Head Coaches, Part 1 – Quickest Path to the Super Bowl: Find a Great Head Coach
Sure, there have been teams that have played in the big game without having an outstanding head coach. Compiling a fabulous roster of players can on occasion get the job done. Sometimes just a handful of Hall-of-Fame level players can get you there. And once in a while a single transcendent talent – usually but not always a quarterback – can carry an entire team on his shoulders. There are also some years where there is no truly dominant team.
But those are the exceptions. The best way to becoming a Super Bowl contender is to have a great head coach at the helm. A rough definition of greatness would be a coach who’s been to the Super Bowl multiple times, and/or a coach who takes his team into the playoffs around three-fourths of the time.
In my lifetime, the early greats were: Vince Lombardi at Green Bay (60’s); Tom Landry at Dallas (mid-60’s through 80’s); Don Shula at Miami (70’s); Chuck Noll at Pittsburgh (70’s); Bud Grant at Minnesota (70’s); Joe Gibbs at Washington (80’s); Joe Walsh at San Francisco (1983-88); Marv Levy at Buffalo (80’s and 90’s); George Seifert at San Francisco (90’s); Jimmie Johnson at Dallas (90’s); and Mike Holmgren at Green Bay (90’s);
Since Holmgren, the only names I see are: Mike Shanahan at Denver (mid-90’s to mid-2000’s); Tony Dungy at Indianapolis (2002-08); Pete Carroll at Seattle (2012-18); Andy Reid at Philadelphia (1999-2010) and Kansas City (2013-present); and Bill Belichick at New England (2000’s to present). It seems that it keeps getting tougher to keep an NFL team at or near the top for any considerable length of time.
According to my parameters, there’s only been a dozen or so great coaches since the advent of what came to be called the Super Bowl. But those coaches consistently fielded highly competitive teams while they were at the top of their games – an important distinction, for most of them were not able to sustain their greatness as they aged.
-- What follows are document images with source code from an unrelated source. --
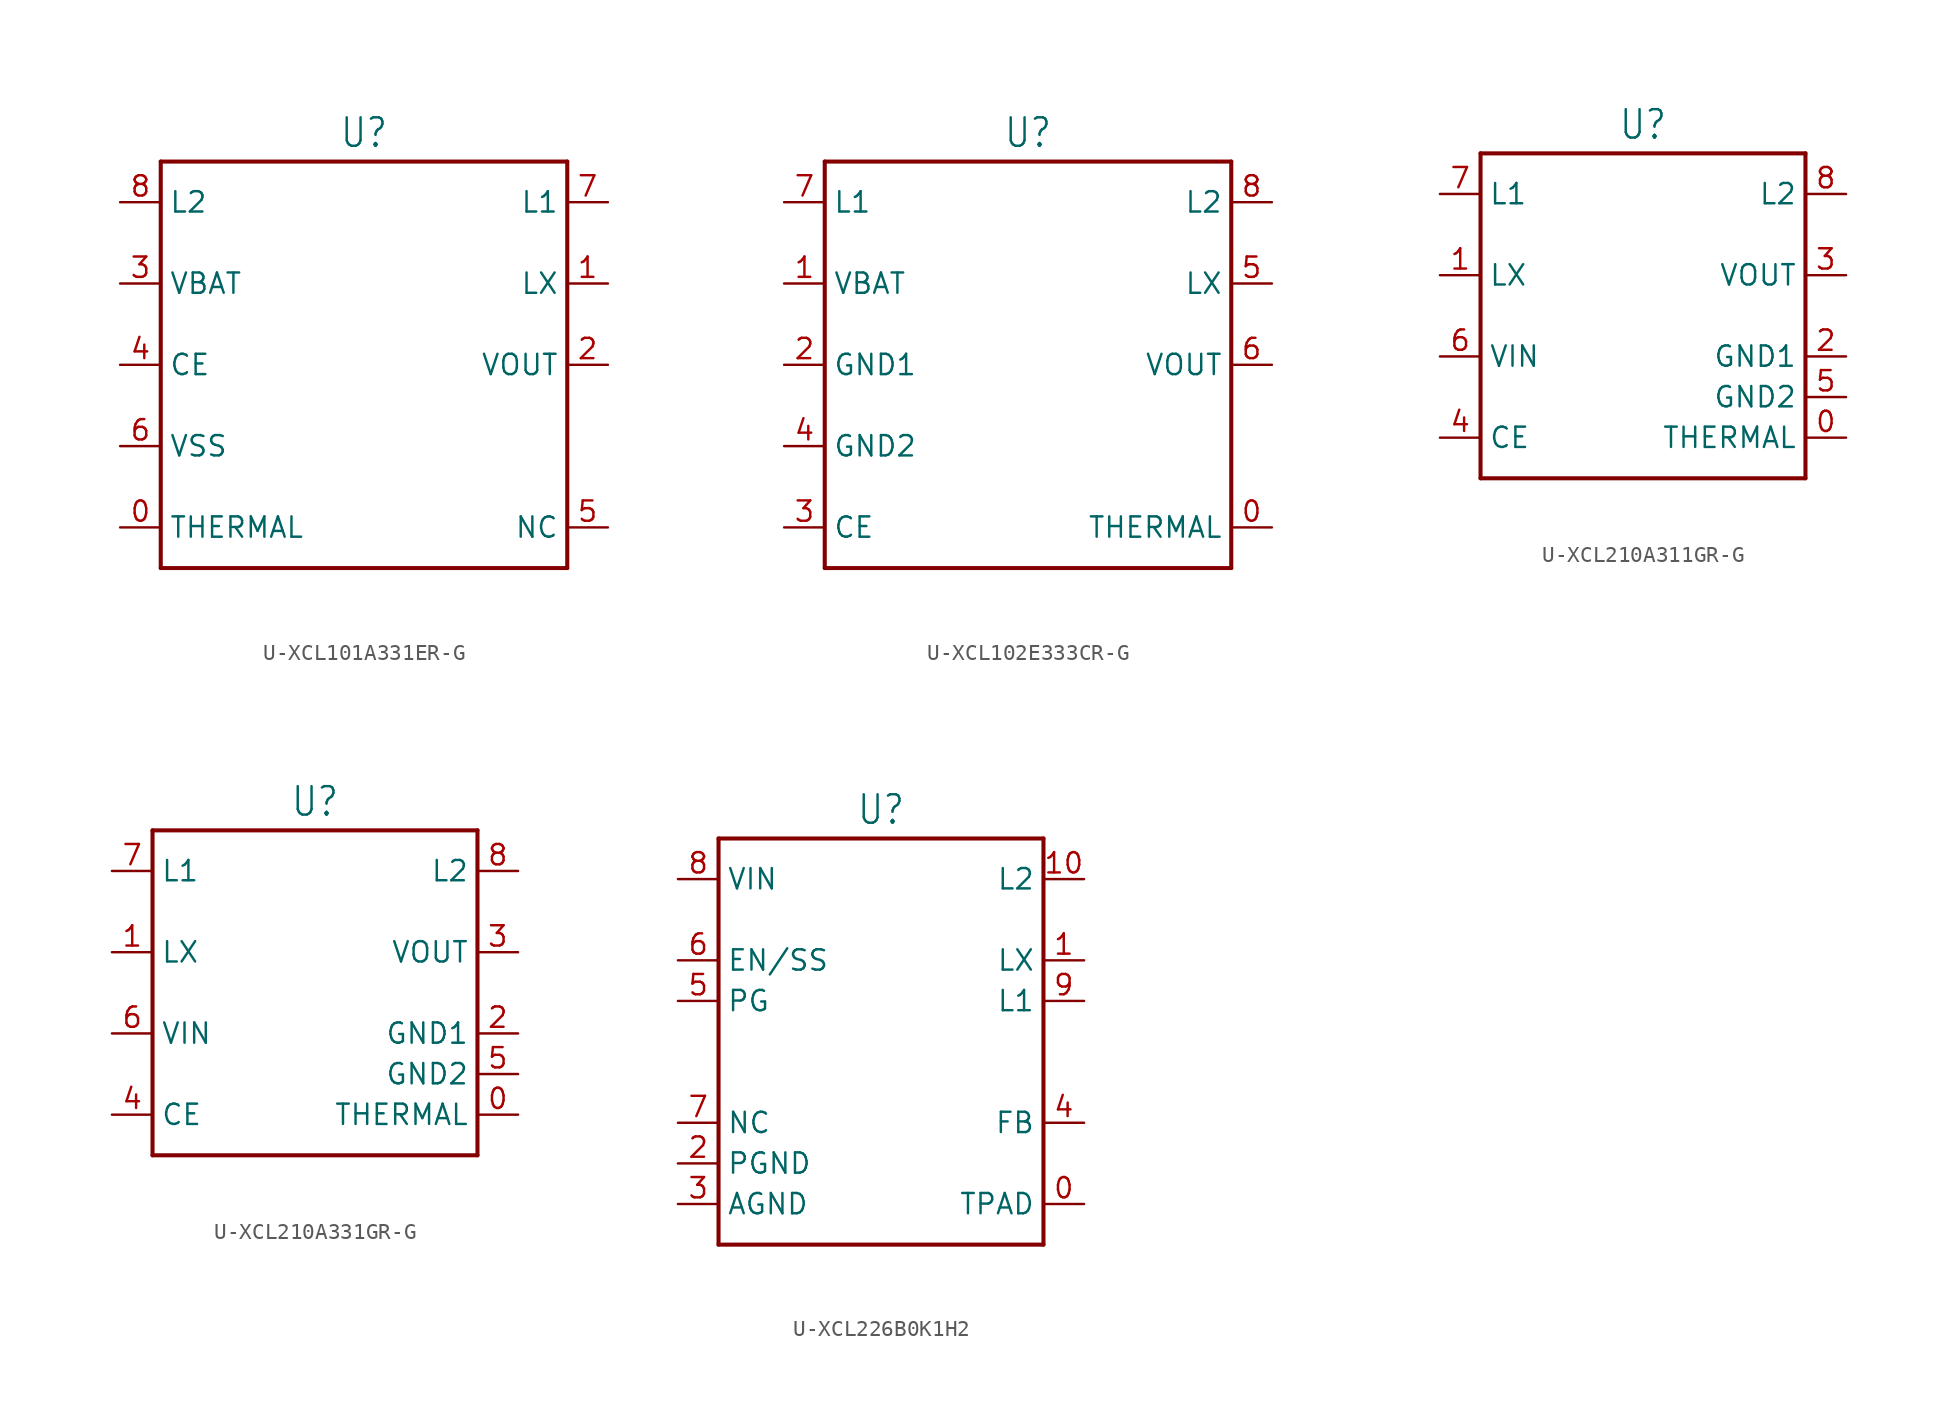
<source format=kicad_sym>
(kicad_symbol_lib
  (version 20231120)
  (generator "kicad_symbol_editor")
  (generator_version "8.0")
  (symbol "U-XCL101A331ER-G"
    (property "Reference" "U"
      (at 0 13.462 0)
      (effects (font (size 1.778 1.511)) (justify bottom)))
    (property "Value" ""
      (at 0 -13.462 0)
      (effects (font (size 1.778 1.511)) (justify top)))
    (property "ki_locked" ""
      (at 0 0 0)
      (effects (font (size 1.27 1.27))))
    (symbol "U-XCL101A331ER-G_1_0"
      (polyline (pts (xy -12.7 -12.7) (xy -12.7 12.7)) (stroke (width 0.254) (type solid)) (fill (type none)))
      (polyline (pts (xy -12.7 12.7) (xy 12.7 12.7)) (stroke (width 0.254) (type solid)) (fill (type none)))
      (polyline (pts (xy 12.7 -12.7) (xy -12.7 -12.7)) (stroke (width 0.254) (type solid)) (fill (type none)))
      (polyline (pts (xy 12.7 12.7) (xy 12.7 -12.7)) (stroke (width 0.254) (type solid)) (fill (type none)))
      (pin passive line (at -15.24 -10.16 0) (length 2.54) (name "THERMAL" (effects (font (size 1.27 1.27)))) (number "0" (effects (font (size 1.27 1.27)))))
      (pin passive line (at 15.24 5.08 180) (length 2.54) (name "LX" (effects (font (size 1.27 1.27)))) (number "1" (effects (font (size 1.27 1.27)))))
      (pin passive line (at 15.24 0 180) (length 2.54) (name "VOUT" (effects (font (size 1.27 1.27)))) (number "2" (effects (font (size 1.27 1.27)))))
      (pin passive line (at -15.24 5.08 0) (length 2.54) (name "VBAT" (effects (font (size 1.27 1.27)))) (number "3" (effects (font (size 1.27 1.27)))))
      (pin passive line (at -15.24 0 0) (length 2.54) (name "CE" (effects (font (size 1.27 1.27)))) (number "4" (effects (font (size 1.27 1.27)))))
      (pin passive line (at 15.24 -10.16 180) (length 2.54) (name "NC" (effects (font (size 1.27 1.27)))) (number "5" (effects (font (size 1.27 1.27)))))
      (pin passive line (at -15.24 -5.08 0) (length 2.54) (name "VSS" (effects (font (size 1.27 1.27)))) (number "6" (effects (font (size 1.27 1.27)))))
      (pin passive line (at 15.24 10.16 180) (length 2.54) (name "L1" (effects (font (size 1.27 1.27)))) (number "7" (effects (font (size 1.27 1.27)))))
      (pin passive line (at -15.24 10.16 0) (length 2.54) (name "L2" (effects (font (size 1.27 1.27)))) (number "8" (effects (font (size 1.27 1.27)))))))
  (symbol "U-XCL102E333CR-G"
    (property "Reference" "U"
      (at 0 13.462 0)
      (effects (font (size 1.778 1.511)) (justify bottom)))
    (property "Value" ""
      (at 0 -13.462 0)
      (effects (font (size 1.778 1.511)) (justify top)))
    (property "ki_locked" ""
      (at 0 0 0)
      (effects (font (size 1.27 1.27))))
    (symbol "U-XCL102E333CR-G_1_0"
      (polyline (pts (xy -12.7 -12.7) (xy -12.7 12.7)) (stroke (width 0.254) (type solid)) (fill (type none)))
      (polyline (pts (xy -12.7 12.7) (xy 12.7 12.7)) (stroke (width 0.254) (type solid)) (fill (type none)))
      (polyline (pts (xy 12.7 -12.7) (xy -12.7 -12.7)) (stroke (width 0.254) (type solid)) (fill (type none)))
      (polyline (pts (xy 12.7 12.7) (xy 12.7 -12.7)) (stroke (width 0.254) (type solid)) (fill (type none)))
      (pin passive line (at 15.24 -10.16 180) (length 2.54) (name "THERMAL" (effects (font (size 1.27 1.27)))) (number "0" (effects (font (size 1.27 1.27)))))
      (pin passive line (at -15.24 5.08 0) (length 2.54) (name "VBAT" (effects (font (size 1.27 1.27)))) (number "1" (effects (font (size 1.27 1.27)))))
      (pin passive line (at -15.24 0 0) (length 2.54) (name "GND1" (effects (font (size 1.27 1.27)))) (number "2" (effects (font (size 1.27 1.27)))))
      (pin passive line (at -15.24 -10.16 0) (length 2.54) (name "CE" (effects (font (size 1.27 1.27)))) (number "3" (effects (font (size 1.27 1.27)))))
      (pin passive line (at -15.24 -5.08 0) (length 2.54) (name "GND2" (effects (font (size 1.27 1.27)))) (number "4" (effects (font (size 1.27 1.27)))))
      (pin passive line (at 15.24 5.08 180) (length 2.54) (name "LX" (effects (font (size 1.27 1.27)))) (number "5" (effects (font (size 1.27 1.27)))))
      (pin passive line (at 15.24 0 180) (length 2.54) (name "VOUT" (effects (font (size 1.27 1.27)))) (number "6" (effects (font (size 1.27 1.27)))))
      (pin passive line (at -15.24 10.16 0) (length 2.54) (name "L1" (effects (font (size 1.27 1.27)))) (number "7" (effects (font (size 1.27 1.27)))))
      (pin passive line (at 15.24 10.16 180) (length 2.54) (name "L2" (effects (font (size 1.27 1.27)))) (number "8" (effects (font (size 1.27 1.27)))))))
  (symbol "U-XCL210A311GR-G"
    (property "Reference" "U"
      (at 0 10.922 0)
      (effects (font (size 1.778 1.511)) (justify bottom)))
    (property "Value" ""
      (at 0 -10.922 0)
      (effects (font (size 1.778 1.511)) (justify top)))
    (property "ki_locked" ""
      (at 0 0 0)
      (effects (font (size 1.27 1.27))))
    (symbol "U-XCL210A311GR-G_1_0"
      (polyline (pts (xy -10.16 -10.16) (xy -10.16 10.16)) (stroke (width 0.254) (type solid)) (fill (type none)))
      (polyline (pts (xy -10.16 10.16) (xy 10.16 10.16)) (stroke (width 0.254) (type solid)) (fill (type none)))
      (polyline (pts (xy 10.16 -10.16) (xy -10.16 -10.16)) (stroke (width 0.254) (type solid)) (fill (type none)))
      (polyline (pts (xy 10.16 10.16) (xy 10.16 -10.16)) (stroke (width 0.254) (type solid)) (fill (type none)))
      (pin passive line (at 12.7 -7.62 180) (length 2.54) (name "THERMAL" (effects (font (size 1.27 1.27)))) (number "0" (effects (font (size 1.27 1.27)))))
      (pin passive line (at -12.7 2.54 0) (length 2.54) (name "LX" (effects (font (size 1.27 1.27)))) (number "1" (effects (font (size 1.27 1.27)))))
      (pin passive line (at 12.7 -2.54 180) (length 2.54) (name "GND1" (effects (font (size 1.27 1.27)))) (number "2" (effects (font (size 1.27 1.27)))))
      (pin passive line (at 12.7 2.54 180) (length 2.54) (name "VOUT" (effects (font (size 1.27 1.27)))) (number "3" (effects (font (size 1.27 1.27)))))
      (pin passive line (at -12.7 -7.62 0) (length 2.54) (name "CE" (effects (font (size 1.27 1.27)))) (number "4" (effects (font (size 1.27 1.27)))))
      (pin passive line (at 12.7 -5.08 180) (length 2.54) (name "GND2" (effects (font (size 1.27 1.27)))) (number "5" (effects (font (size 1.27 1.27)))))
      (pin passive line (at -12.7 -2.54 0) (length 2.54) (name "VIN" (effects (font (size 1.27 1.27)))) (number "6" (effects (font (size 1.27 1.27)))))
      (pin passive line (at -12.7 7.62 0) (length 2.54) (name "L1" (effects (font (size 1.27 1.27)))) (number "7" (effects (font (size 1.27 1.27)))))
      (pin passive line (at 12.7 7.62 180) (length 2.54) (name "L2" (effects (font (size 1.27 1.27)))) (number "8" (effects (font (size 1.27 1.27)))))))
  (symbol "U-XCL210A331GR-G"
    (property "Reference" "U"
      (at 0 10.922 0)
      (effects (font (size 1.778 1.511)) (justify bottom)))
    (property "Value" ""
      (at 0 -10.922 0)
      (effects (font (size 1.778 1.511)) (justify top)))
    (property "ki_locked" ""
      (at 0 0 0)
      (effects (font (size 1.27 1.27))))
    (symbol "U-XCL210A331GR-G_1_0"
      (polyline (pts (xy -10.16 -10.16) (xy -10.16 10.16)) (stroke (width 0.254) (type solid)) (fill (type none)))
      (polyline (pts (xy -10.16 10.16) (xy 10.16 10.16)) (stroke (width 0.254) (type solid)) (fill (type none)))
      (polyline (pts (xy 10.16 -10.16) (xy -10.16 -10.16)) (stroke (width 0.254) (type solid)) (fill (type none)))
      (polyline (pts (xy 10.16 10.16) (xy 10.16 -10.16)) (stroke (width 0.254) (type solid)) (fill (type none)))
      (pin passive line (at 12.7 -7.62 180) (length 2.54) (name "THERMAL" (effects (font (size 1.27 1.27)))) (number "0" (effects (font (size 1.27 1.27)))))
      (pin passive line (at -12.7 2.54 0) (length 2.54) (name "LX" (effects (font (size 1.27 1.27)))) (number "1" (effects (font (size 1.27 1.27)))))
      (pin passive line (at 12.7 -2.54 180) (length 2.54) (name "GND1" (effects (font (size 1.27 1.27)))) (number "2" (effects (font (size 1.27 1.27)))))
      (pin passive line (at 12.7 2.54 180) (length 2.54) (name "VOUT" (effects (font (size 1.27 1.27)))) (number "3" (effects (font (size 1.27 1.27)))))
      (pin passive line (at -12.7 -7.62 0) (length 2.54) (name "CE" (effects (font (size 1.27 1.27)))) (number "4" (effects (font (size 1.27 1.27)))))
      (pin passive line (at 12.7 -5.08 180) (length 2.54) (name "GND2" (effects (font (size 1.27 1.27)))) (number "5" (effects (font (size 1.27 1.27)))))
      (pin passive line (at -12.7 -2.54 0) (length 2.54) (name "VIN" (effects (font (size 1.27 1.27)))) (number "6" (effects (font (size 1.27 1.27)))))
      (pin passive line (at -12.7 7.62 0) (length 2.54) (name "L1" (effects (font (size 1.27 1.27)))) (number "7" (effects (font (size 1.27 1.27)))))
      (pin passive line (at 12.7 7.62 180) (length 2.54) (name "L2" (effects (font (size 1.27 1.27)))) (number "8" (effects (font (size 1.27 1.27)))))))
  (symbol "U-XCL226B0K1H2"
    (property "Reference" "U"
      (at 0 13.462 0)
      (effects (font (size 1.778 1.511)) (justify bottom)))
    (property "Value" ""
      (at 0 -13.462 0)
      (effects (font (size 1.778 1.511)) (justify top)))
    (property "ki_locked" ""
      (at 0 0 0)
      (effects (font (size 1.27 1.27))))
    (symbol "U-XCL226B0K1H2_1_0"
      (polyline (pts (xy -10.16 -12.7) (xy -10.16 12.7)) (stroke (width 0.254) (type solid)) (fill (type none)))
      (polyline (pts (xy -10.16 12.7) (xy 10.16 12.7)) (stroke (width 0.254) (type solid)) (fill (type none)))
      (polyline (pts (xy 10.16 -12.7) (xy -10.16 -12.7)) (stroke (width 0.254) (type solid)) (fill (type none)))
      (polyline (pts (xy 10.16 12.7) (xy 10.16 -12.7)) (stroke (width 0.254) (type solid)) (fill (type none)))
      (pin passive line (at 12.7 -10.16 180) (length 2.54) (name "TPAD" (effects (font (size 1.27 1.27)))) (number "0" (effects (font (size 1.27 1.27)))))
      (pin passive line (at 12.7 5.08 180) (length 2.54) (name "LX" (effects (font (size 1.27 1.27)))) (number "1" (effects (font (size 1.27 1.27)))))
      (pin passive line (at 12.7 10.16 180) (length 2.54) (name "L2" (effects (font (size 1.27 1.27)))) (number "10" (effects (font (size 1.27 1.27)))))
      (pin passive line (at -12.7 -7.62 0) (length 2.54) (name "PGND" (effects (font (size 1.27 1.27)))) (number "2" (effects (font (size 1.27 1.27)))))
      (pin passive line (at -12.7 -10.16 0) (length 2.54) (name "AGND" (effects (font (size 1.27 1.27)))) (number "3" (effects (font (size 1.27 1.27)))))
      (pin passive line (at 12.7 -5.08 180) (length 2.54) (name "FB" (effects (font (size 1.27 1.27)))) (number "4" (effects (font (size 1.27 1.27)))))
      (pin passive line (at -12.7 2.54 0) (length 2.54) (name "PG" (effects (font (size 1.27 1.27)))) (number "5" (effects (font (size 1.27 1.27)))))
      (pin passive line (at -12.7 5.08 0) (length 2.54) (name "EN/SS" (effects (font (size 1.27 1.27)))) (number "6" (effects (font (size 1.27 1.27)))))
      (pin passive line (at -12.7 -5.08 0) (length 2.54) (name "NC" (effects (font (size 1.27 1.27)))) (number "7" (effects (font (size 1.27 1.27)))))
      (pin passive line (at -12.7 10.16 0) (length 2.54) (name "VIN" (effects (font (size 1.27 1.27)))) (number "8" (effects (font (size 1.27 1.27)))))
      (pin passive line (at 12.7 2.54 180) (length 2.54) (name "L1" (effects (font (size 1.27 1.27)))) (number "9" (effects (font (size 1.27 1.27))))))))
</source>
I have a theory why the importance of a head coach is under-appreciated. At any given time, there are maybe four great coaches in the NFL. There are also around eight or so lousy head coaches. That leaves around 20 mediocre, or unexceptional, head coaches.
For the most part, those 20 unexceptional HCs preside over unexceptional teams. Think of it this way: those 20 teams are playing as we should expect: right up to the abilities of their head coaches.
As to the eight or so incompetent HCs, they fairly quickly lose their jobs. We seldom pause to think that those teams, too, are playing up to the abilities of their top guy. How many times do we see teams fire a lousy coach, and almost immediately show a marked improvement with a new coach – even if the new guy is not exceptional (but not lousy)?
The question becomes: were these unfortunate coaches saddled with inferior players, or were those losing records primarily due to having a lousy head coach? I think it’s mostly the latter.
Last year we saw Chicago switch from John Fox to Mike Nagy, and the Bears went from 5-11 to 12-4. In 2017, we saw the Rams go from 4-12 under Jeff Fisher to 11-5 under Sean McVay. The great turnaround that senior Packers fans got to experience was of course the Packers going from 1-10-1 under Ray McLean to Vince Lombardi leading them to 7-5 in 1959.
I’m finding it hard to overestimate the importance of having a top-notch head coach.
Does anyone doubt that the 33-year-old McVay will be in the hunt for the Super Bowl more often than not over the next decade – or two or three?
Or how about Anthony Ray Lynn? Green Bay fans are probably not real familiar with what goes on with the Chargers, or even where they are playing of late. Head coach Mike McCoy took the team to a 5-11 record in 2016. Replacing him was Anthony Lynn, who got the team to 9-7 in 2017. Then in 2018, he upped the mark to 12-4 – and into the playoffs for only the second time since 2009. In a few years, the sports world might be talking more about Lynn than McVay.
I see that many forecasters are predicting even better things for the 50-year-old African American and his mates in 2019. By the way, the Chargers will play their home games at Dignity Health Sports Park until the 2020 opening of the Los Angeles Stadium at Hollywood Park, which they’ll share with the Rams. One of the Chargers’ home games this year will be against the Packers – get your tickets early, as the stadium’s capacity is only around 30,000. And be sure to head toward Carson, California, not L.A. or San Diego.
Great coaches excel despite adversity. Personnel come and go, but the winning continues. Injuries abound, but the beat goes on. And after a great coach departs, more often than not, that team quickly returns to mediocrity.
In selecting Matt LaFleur, the Packers selected a coach with great possibilities. We’ll see how it all unfolds.